Risk-on tone as equities hit new records


Bitcoin’s strength has coincided with a broadly constructive macro backdrop. With US markets closed for the Independence Day holiday, global equities were still moving higher; the Dow Jones closed at record highs the previous day, and a report cited by The Kobeissi Letter described global market capitalization reaching all-time highs as well.



In a post on X, The Kobeissi Letter wrote: “Global equities are in the midst of one of the most powerful rallies in history.” That kind of parallel move matters for crypto traders because it can influence how investors position across risk assets, especially when interest-rate expectations are in flux.

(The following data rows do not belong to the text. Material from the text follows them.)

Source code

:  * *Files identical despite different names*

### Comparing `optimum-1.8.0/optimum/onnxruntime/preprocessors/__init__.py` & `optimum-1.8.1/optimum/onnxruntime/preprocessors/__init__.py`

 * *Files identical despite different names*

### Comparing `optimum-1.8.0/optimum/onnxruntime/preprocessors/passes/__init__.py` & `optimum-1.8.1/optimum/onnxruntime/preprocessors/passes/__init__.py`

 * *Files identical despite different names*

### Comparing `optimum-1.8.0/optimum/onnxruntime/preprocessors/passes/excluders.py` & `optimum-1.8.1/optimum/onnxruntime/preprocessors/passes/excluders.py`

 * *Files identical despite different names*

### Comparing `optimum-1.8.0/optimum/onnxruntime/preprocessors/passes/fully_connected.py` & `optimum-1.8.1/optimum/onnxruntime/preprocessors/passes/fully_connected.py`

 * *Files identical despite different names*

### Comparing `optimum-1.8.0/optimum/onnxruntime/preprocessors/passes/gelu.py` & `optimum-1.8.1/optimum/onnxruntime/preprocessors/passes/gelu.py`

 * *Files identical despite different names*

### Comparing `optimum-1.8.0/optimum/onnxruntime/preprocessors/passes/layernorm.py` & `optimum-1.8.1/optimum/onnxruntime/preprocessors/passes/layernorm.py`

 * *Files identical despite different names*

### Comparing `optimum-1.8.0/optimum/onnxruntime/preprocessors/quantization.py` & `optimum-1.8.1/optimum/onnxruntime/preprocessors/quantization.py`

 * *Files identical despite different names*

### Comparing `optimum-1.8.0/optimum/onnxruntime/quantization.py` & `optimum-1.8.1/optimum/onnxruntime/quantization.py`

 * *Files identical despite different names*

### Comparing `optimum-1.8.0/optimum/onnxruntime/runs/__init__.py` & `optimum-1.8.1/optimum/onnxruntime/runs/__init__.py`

While Bitcoin is not a direct proxy for stocks, the correlation often becomes more visible when markets treat macro news as broadly supportive for risk appetite. In that setting, technical levels can attract attention faster—particularly when liquidity and sentiment align.



Fed rate pressure eases as jobs data cools expectations


Beyond the charts, the macro driver most directly referenced in the coverage is the impact of recent US labor market data. Earlier coverage linked Bitcoin’s rebound to weak nonfarm payrolls figures, and Mosaic Asset Company argued that the “knee-jerk” response from investors was to lift stock index futures—signaling a regime where weaker economic news supports risk assets by easing rate outlook concerns.



For crypto, the direction of Federal Reserve policy expectations remains one of the key variables. Rate hikes can weigh on liquidity and risk appetite, while expectations of a pause—or slower tightening—tend to improve the backdrop for speculative assets.



To quantify that shifting expectation, CME Group’s FedWatch Tool showed roughly equal odds of a pause or hike at the Fed’s September meeting. The tool also indicated that rates are expected to remain at current levels until that point, leaving September as the next major event for traders to anchor their positioning.



Mosaic’s analysis characterized the payrolls release as closer to a “Goldilocks” outcome—neither weak enough to intensify recession fears nor strong enough to accelerate expectations for additional rate hikes. The central takeaway is that the jobs data may not have changed the overall direction of the policy debate, but it has helped reduce the urgency of the most hawkish interpretation.



That balance can be important for Bitcoin because it supports a middle ground: neither a sharp risk-off shock nor a fully risk-on blowout. Instead, it can create the conditions for measured advances toward technical targets—exactly the type of behavior traders described when they discussed gradual buying and respect for nearby resistance.



What to watch next around the resistance band


Bitcoin is currently pressing into a region traders describe as both a resistance zone and a potential pivot tied to the 200-week moving average. The next meaningful signals will likely come from whether BTC can hold above the $62,000–$62,500 area and, crucially, how it behaves as the weekly candle approaches the 200-week SMA near $62,652.



With the FedWatch probabilities pointing to an evenly split September outcome, markets may remain sensitive to fresh US data releases and incremental shifts in rate expectations—so traders should monitor both technical follow-through and any new developments that could tilt the rate outlook back toward hikes or further toward a pause.